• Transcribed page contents
Start of Block

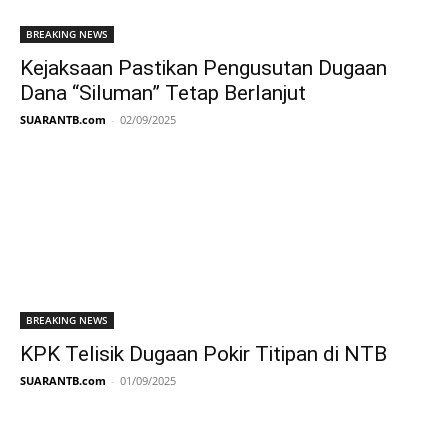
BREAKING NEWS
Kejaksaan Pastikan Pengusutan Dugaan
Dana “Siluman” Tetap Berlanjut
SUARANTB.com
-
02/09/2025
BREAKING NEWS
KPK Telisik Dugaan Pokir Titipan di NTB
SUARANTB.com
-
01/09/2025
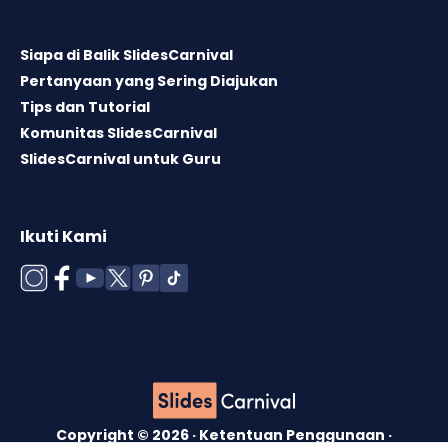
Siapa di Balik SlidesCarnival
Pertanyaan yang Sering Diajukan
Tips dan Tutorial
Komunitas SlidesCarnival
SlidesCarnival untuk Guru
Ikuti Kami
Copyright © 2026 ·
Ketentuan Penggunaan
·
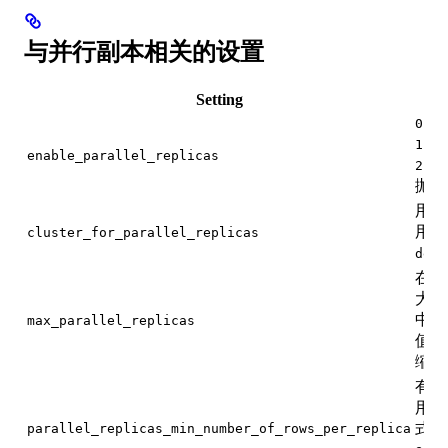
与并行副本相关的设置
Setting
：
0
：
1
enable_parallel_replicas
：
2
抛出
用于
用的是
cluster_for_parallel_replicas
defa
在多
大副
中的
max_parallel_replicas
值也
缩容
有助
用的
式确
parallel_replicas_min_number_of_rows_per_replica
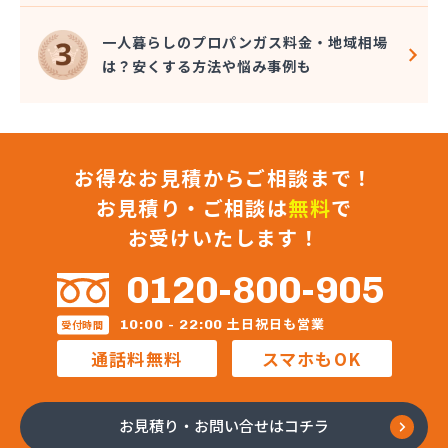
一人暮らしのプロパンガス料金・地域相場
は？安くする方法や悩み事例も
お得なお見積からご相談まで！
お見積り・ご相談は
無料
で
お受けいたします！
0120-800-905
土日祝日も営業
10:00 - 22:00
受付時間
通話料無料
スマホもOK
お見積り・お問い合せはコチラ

End of Block
Start of Block

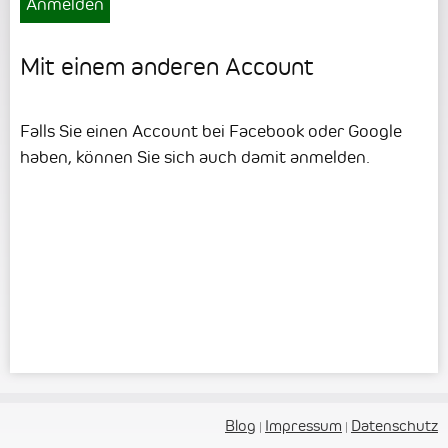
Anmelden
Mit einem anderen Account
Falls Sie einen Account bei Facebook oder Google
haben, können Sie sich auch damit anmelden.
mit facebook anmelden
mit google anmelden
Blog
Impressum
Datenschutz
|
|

End of Block

• INSTRUCTION
With the pictures omitted, copy the entries above exactly from the line containing "Ketentuan Penggunaan" through the line containing "お見積り・お問い合せはコチラ", both lines included.

• WRITTEN ANSWER
Ketentuan Penggunaan
·
与并行副本相关的设置
Setting
：
0
：
1
enable_parallel_replicas
：
2
抛出
用于
用的是
cluster_for_parallel_replicas
defa
在多
大副
中的
max_parallel_replicas
值也
缩容
有助
用的
式确
parallel_replicas_min_number_of_rows_per_replica
一人暮らしのプロパンガス料金・地域相場
は？安くする方法や悩み事例も
お得なお見積からご相談まで！
お見積り・ご相談は
無料
で
お受けいたします！
0120-800-905
土日祝日も営業
10:00 - 22:00
受付時間
通話料無料
スマホもOK
お見積り・お問い合せはコチラ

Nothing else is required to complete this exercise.